> Dataset records:
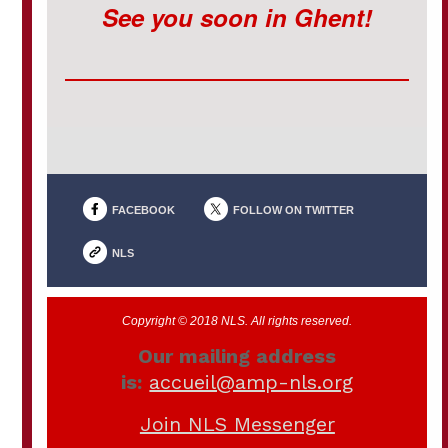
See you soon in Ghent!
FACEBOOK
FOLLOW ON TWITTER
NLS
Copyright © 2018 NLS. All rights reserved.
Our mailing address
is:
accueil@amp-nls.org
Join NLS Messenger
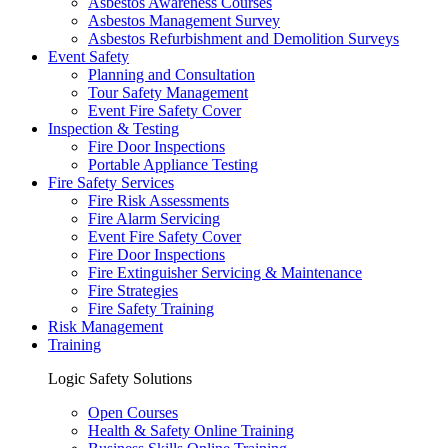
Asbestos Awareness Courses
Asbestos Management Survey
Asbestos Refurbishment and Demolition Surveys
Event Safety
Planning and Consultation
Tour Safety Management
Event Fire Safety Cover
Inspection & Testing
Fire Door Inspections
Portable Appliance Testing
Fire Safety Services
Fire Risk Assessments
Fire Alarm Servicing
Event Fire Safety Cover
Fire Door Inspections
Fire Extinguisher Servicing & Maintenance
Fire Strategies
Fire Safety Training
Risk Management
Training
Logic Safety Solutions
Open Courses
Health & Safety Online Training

> Exercise:
Pick out each line of the records that contains the word "Asbestos" and copy those lines in full.

> Your response:
Asbestos Awareness Courses
Asbestos Management Survey
Asbestos Refurbishment and Demolition Surveys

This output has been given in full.